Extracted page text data
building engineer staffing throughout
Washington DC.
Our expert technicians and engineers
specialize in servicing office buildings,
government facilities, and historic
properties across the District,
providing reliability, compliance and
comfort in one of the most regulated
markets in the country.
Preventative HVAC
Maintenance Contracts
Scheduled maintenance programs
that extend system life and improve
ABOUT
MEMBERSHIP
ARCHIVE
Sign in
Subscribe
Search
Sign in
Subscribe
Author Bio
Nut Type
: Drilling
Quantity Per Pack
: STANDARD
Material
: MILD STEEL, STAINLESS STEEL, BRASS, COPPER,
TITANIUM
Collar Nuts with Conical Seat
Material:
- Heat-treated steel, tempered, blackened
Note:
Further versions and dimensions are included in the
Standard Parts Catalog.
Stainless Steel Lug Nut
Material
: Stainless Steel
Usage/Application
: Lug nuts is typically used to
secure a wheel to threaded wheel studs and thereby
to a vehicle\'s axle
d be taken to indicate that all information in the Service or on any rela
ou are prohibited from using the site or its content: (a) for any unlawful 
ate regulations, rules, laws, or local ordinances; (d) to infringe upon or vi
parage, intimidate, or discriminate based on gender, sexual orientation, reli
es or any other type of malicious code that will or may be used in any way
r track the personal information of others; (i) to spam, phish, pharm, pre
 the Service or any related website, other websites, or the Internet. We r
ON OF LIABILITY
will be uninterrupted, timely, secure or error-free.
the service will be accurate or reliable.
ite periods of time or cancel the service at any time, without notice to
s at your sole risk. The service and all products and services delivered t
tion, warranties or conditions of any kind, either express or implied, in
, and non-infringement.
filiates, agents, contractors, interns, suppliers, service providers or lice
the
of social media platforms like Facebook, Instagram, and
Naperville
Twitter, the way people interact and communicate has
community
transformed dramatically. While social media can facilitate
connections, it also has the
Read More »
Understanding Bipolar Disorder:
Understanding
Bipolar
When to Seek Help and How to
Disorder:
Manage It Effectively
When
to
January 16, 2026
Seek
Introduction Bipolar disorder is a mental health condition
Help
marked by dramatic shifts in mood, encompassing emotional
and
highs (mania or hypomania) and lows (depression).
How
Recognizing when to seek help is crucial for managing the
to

*About this task:* The lines above that include "used" should each be listed.

*Task solution:*
: Lug nuts is typically used to
es or any other type of malicious code that will or may be used in any way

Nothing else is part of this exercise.